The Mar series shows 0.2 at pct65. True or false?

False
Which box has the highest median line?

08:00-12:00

■ ■ ■ ■ ■ ■ ■

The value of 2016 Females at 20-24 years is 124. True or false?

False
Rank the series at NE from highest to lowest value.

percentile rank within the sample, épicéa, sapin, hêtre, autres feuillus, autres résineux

■ ■ ■ ■ ■ ■ ■

### WHAT THE TASK ASKS
Copy the items word for word, from the line containing "The Mar series" through the line containing "08:00-12:00", and nothing else.

### SOLUTION TO THIS TASK
The Mar series shows 0.2 at pct65. True or false?

False
Which box has the highest median line?

08:00-12:00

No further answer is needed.